There’s a thin line between fixation and fetishism, but in art, it doesn’t matter so much. Anderson’s artifacts shine with his meticulous attention to detail: he genuinely cares about each and every one of them. I’m reminded of a passage from Dorian Gray’s The Picture of Dorian Gray: “Only shallow people don’t judge based on appearances. The visible, not the invisible, is the ultimate mystery of the world.” Anderson sees the hidden meaning in the observable world.
Anderson’s fixation with goods is linked to another passion he has: nostalgia. Nostalgia is universal, but it may also be difficult to understand. What one individual wished for in the past may now be a nightmare for another (and vice versa). Nostalgia is expressed as a golden light in a hackneyed film (assumed to be universal). That isn’t the case with Anderson’s nostalgia. His is a really specific case. There’s a reason why some individuals are turned off by his work. That’s because you’re in the company of a true fanatic. If you don’t want to live within J.D. Salinger’s Franny and Zooey, for example, you won’t be able to readily enter Anderson’s dreamworld.
“The French Dispatch” is in the same boat. What’s most intriguing about this, though, is Anderson’s nostalgia for things that happened before he was born.

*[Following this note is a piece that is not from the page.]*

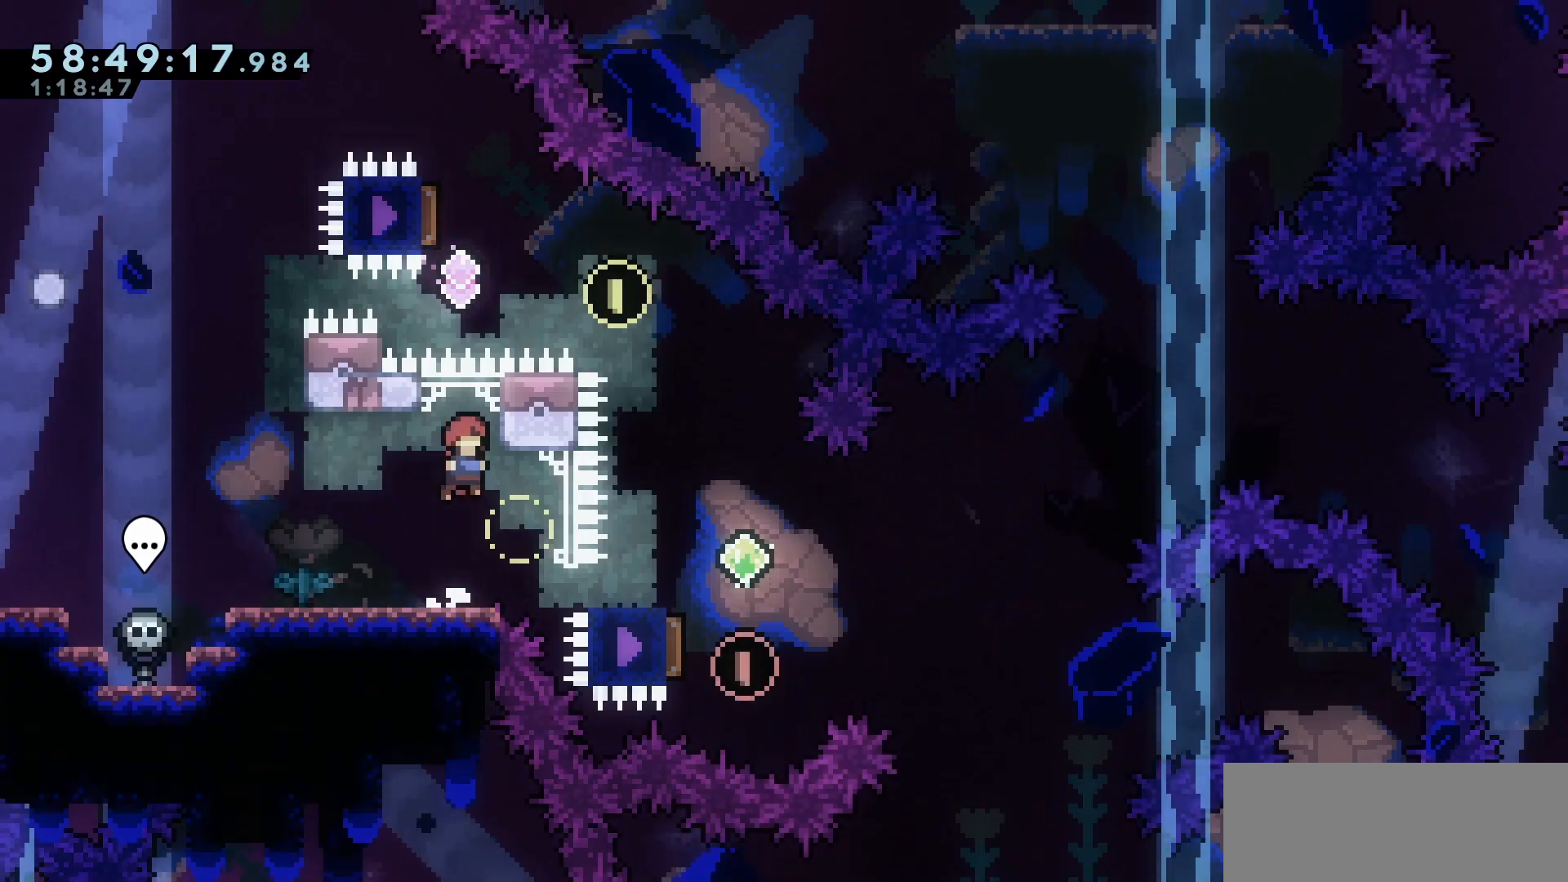
{"keys": ["down"], "events": [[83, "jump", "up"], [150, "dash", "up"], [200, "up", "up"], [283, "down", "down"], [283, "right", "down"], [333, "dash", "down"], [433, "dash", "up"], [433, "right", "up"]]}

He pines for imaginary places, goods that have become outdated, and rhythms from a bygone era that he has never known. This isn’t to imply that his nostalgia isn’t deeply felt. Yes, it is. “She had a nostalgia for a life she had never experienced,” says Nancy Lemann in her bizarre novel The Fiery Pantheon.
This is more about what “The French Dispatch” made me think about than what it is about. It’s odd that a film so busy, brilliant, and visually consistent offers so much room for free association, but it does. That’s quite endearing.